>> START READING PASSAGE

After watching Farmers Brad, Brenton and Matt pick their top five, we return to the Hunter Valley again to watch Farmers Andrew and David take their turn in the drafting race.
They've chosen their top eight in the exact same way farmers have been choosing a prospective wife for hundreds of years - being attacked by a puppy while perusing an iPad.
Queensland apple farmer David tells us he wakes each morning to the sound of the bees and the birds. Clearly he still lives with his parents.
He also wears a groovy green hat and plays music.
The first lady to visit him in the garden is Elle - she looks exactly like what Harry Potter and Ginny Weasley's daughter would look like grown up.
She is an old hand at life on the land - her parents have a farm.
"They've got two cows and they're pets," she boasts.
Ah, Sidney Kidman would be so jealous.
Farmer Andrew, a sheep and cropping farmer from Narromine, hasn't had a relationship for nine years and wants someone who is into self-growth. Like a crop.

>> END READING PASSAGE
>> START RECORD EXCERPTS

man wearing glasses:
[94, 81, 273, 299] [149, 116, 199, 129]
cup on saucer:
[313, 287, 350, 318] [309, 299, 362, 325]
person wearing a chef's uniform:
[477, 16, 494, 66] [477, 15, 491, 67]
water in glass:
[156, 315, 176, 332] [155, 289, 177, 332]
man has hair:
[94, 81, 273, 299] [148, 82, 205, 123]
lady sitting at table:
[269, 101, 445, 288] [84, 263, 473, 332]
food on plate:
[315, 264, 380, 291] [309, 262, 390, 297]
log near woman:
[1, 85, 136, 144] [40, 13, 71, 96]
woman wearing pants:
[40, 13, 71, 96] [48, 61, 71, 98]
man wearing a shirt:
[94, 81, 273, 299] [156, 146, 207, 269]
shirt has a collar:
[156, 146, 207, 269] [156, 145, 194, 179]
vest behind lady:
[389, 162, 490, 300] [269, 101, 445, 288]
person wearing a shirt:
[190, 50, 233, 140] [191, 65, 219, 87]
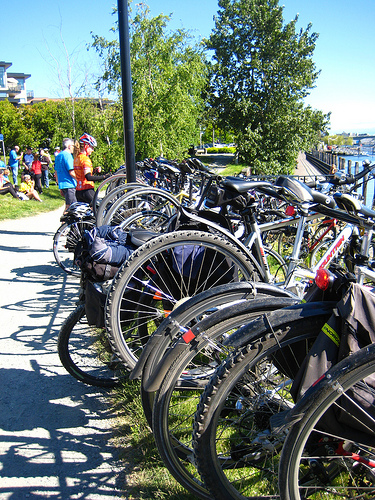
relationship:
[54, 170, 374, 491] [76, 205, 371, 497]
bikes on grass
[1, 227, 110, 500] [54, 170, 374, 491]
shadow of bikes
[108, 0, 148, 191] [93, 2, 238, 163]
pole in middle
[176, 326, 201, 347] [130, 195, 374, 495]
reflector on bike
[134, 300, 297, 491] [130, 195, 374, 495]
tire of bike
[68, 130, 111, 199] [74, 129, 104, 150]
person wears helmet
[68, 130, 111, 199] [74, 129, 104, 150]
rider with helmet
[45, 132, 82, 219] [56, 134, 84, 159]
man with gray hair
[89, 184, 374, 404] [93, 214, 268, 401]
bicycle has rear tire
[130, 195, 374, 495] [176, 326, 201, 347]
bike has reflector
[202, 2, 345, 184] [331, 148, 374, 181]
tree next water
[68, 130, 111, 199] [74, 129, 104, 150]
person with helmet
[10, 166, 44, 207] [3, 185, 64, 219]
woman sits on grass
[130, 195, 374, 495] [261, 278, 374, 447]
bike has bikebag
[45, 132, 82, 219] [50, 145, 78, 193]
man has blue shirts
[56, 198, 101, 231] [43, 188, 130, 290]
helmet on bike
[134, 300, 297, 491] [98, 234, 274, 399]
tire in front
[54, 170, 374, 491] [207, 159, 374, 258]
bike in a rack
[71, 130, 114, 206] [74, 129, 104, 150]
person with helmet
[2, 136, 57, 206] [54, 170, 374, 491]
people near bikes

>> END RECORD EXCERPTS

**TASKS**
a) Set down everything in the farmers recap above from "She is an old" down to "be so jealous.", copied word for word.
b) Resume the farmers recap above, picking up right after its last sentence, in the same tone.

**RESULTS BY TASK**
a)
She is an old hand at life on the land - her parents have a farm.
"They've got two cows and they're pets," she boasts.
Ah, Sidney Kidman would be so jealous.

b)
Creative consultant (no one knows what this means, including Andrew) Jessie catches his eye immediately. He asks he if she was going to be arrested, what it would be for?
"Skinny dipping," she replies saucily, and they both giggle and flirt.
He would have been less excited if she gave him a dark look and said in serious voice 'kidnapping'.
After each date, the ladies return to the group to gloat.
It's just like when a cow manages to find a gap in the fence to the hay yard and then returns to the others to show off with a mouth-full of lucerne.
After watching two nights of these farmers plonked on beflowered utes and verandas, I reckon there is a better way to carry out these first dates.
Each lady is given a hideous helmet, placed on a Shetland pony and made to carry out the convo while trotting circles around the farmer.
You haven't been on a good first date until you have uttered the line 'And I'm just looking for someone to grow old with' while being drilled into the dirt by a psychotic small demon horse.
Just a thought.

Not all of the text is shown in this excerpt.